I've just started a thread on a photographic forum because of some of the discussions happening there, and thought it might be a useful conversation-starter here too:
There is a definite line of thought that suggests an image is only of value if it carries a deep and profound message, otherwise it might as well be not have been taken.
There is another line of thinking which sees value in the things the viewer finds pleasing and no value in the things they do not.
The tension between these is that both suggest images that they don't 'approve' of have no value, though the artistic side is a bit more vociferous about 'birds on sticks etc' than the non-artistic side (who usually label it in their heads as crap & move on somewhere they find interesting).

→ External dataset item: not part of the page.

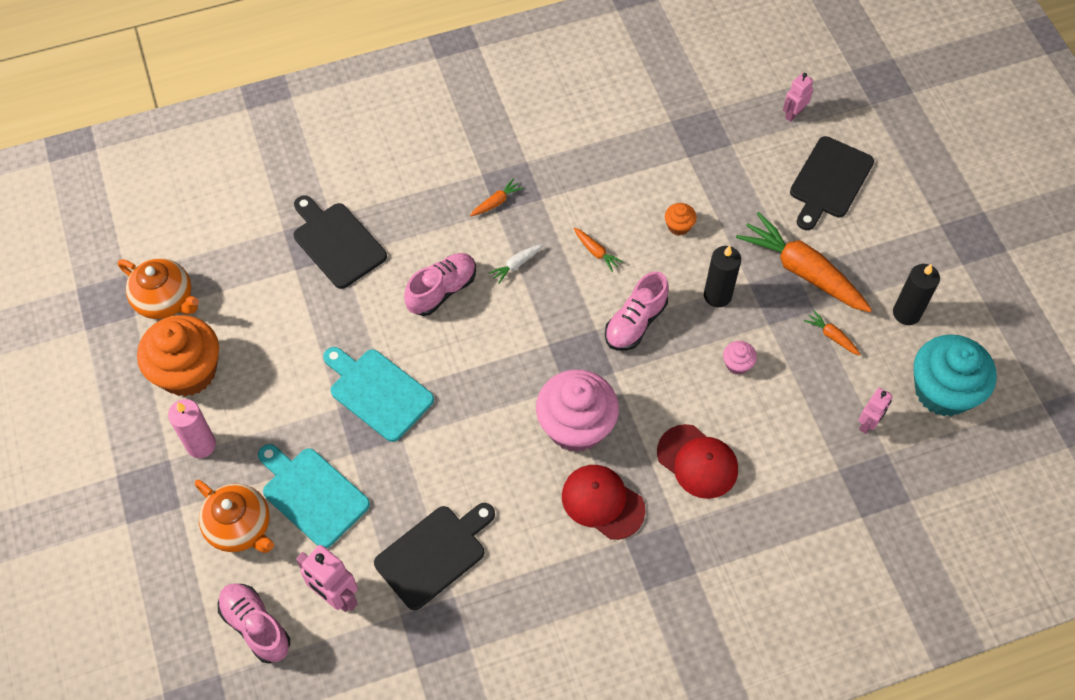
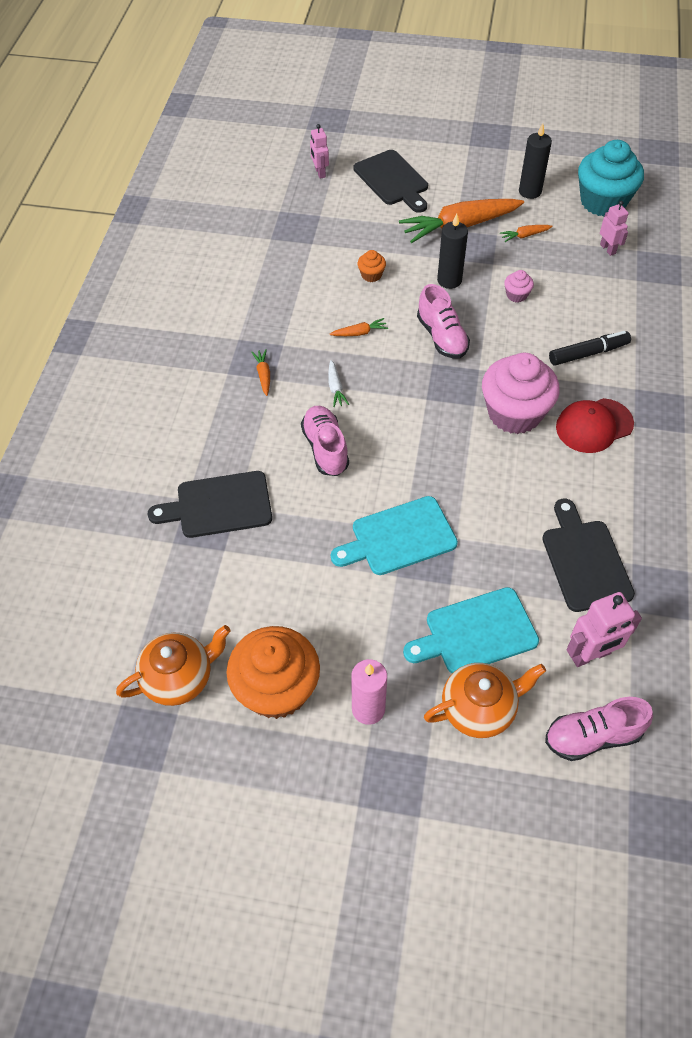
camera: 60 degrees left, 5 degrees down
(697, 461) = (588, 353): red cap -> black marker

It can get difficult and confusing, because some will see a photo they find pleasing and call it art, leading to a desire to learn about 'art' only to realise that it is seldom pleasing and not what they want to take pictures of.
This leads to the obvious question: does being 'art' bring any more value to an image than the viewer finding they want to look at it?
I also wonder if, should an image actually draw people back for a second look, it may BE art, since presumably the image spoke to them enough to want a second look, though the message it presented may not have been a verbal/conscious one, other than "that's lovely".
I've been through this a little, and have happily settled the issue that I don't create and don't want to create art as I presently perceive it's understood, and can't be happier with my pictures than if people want to hang them on their walls.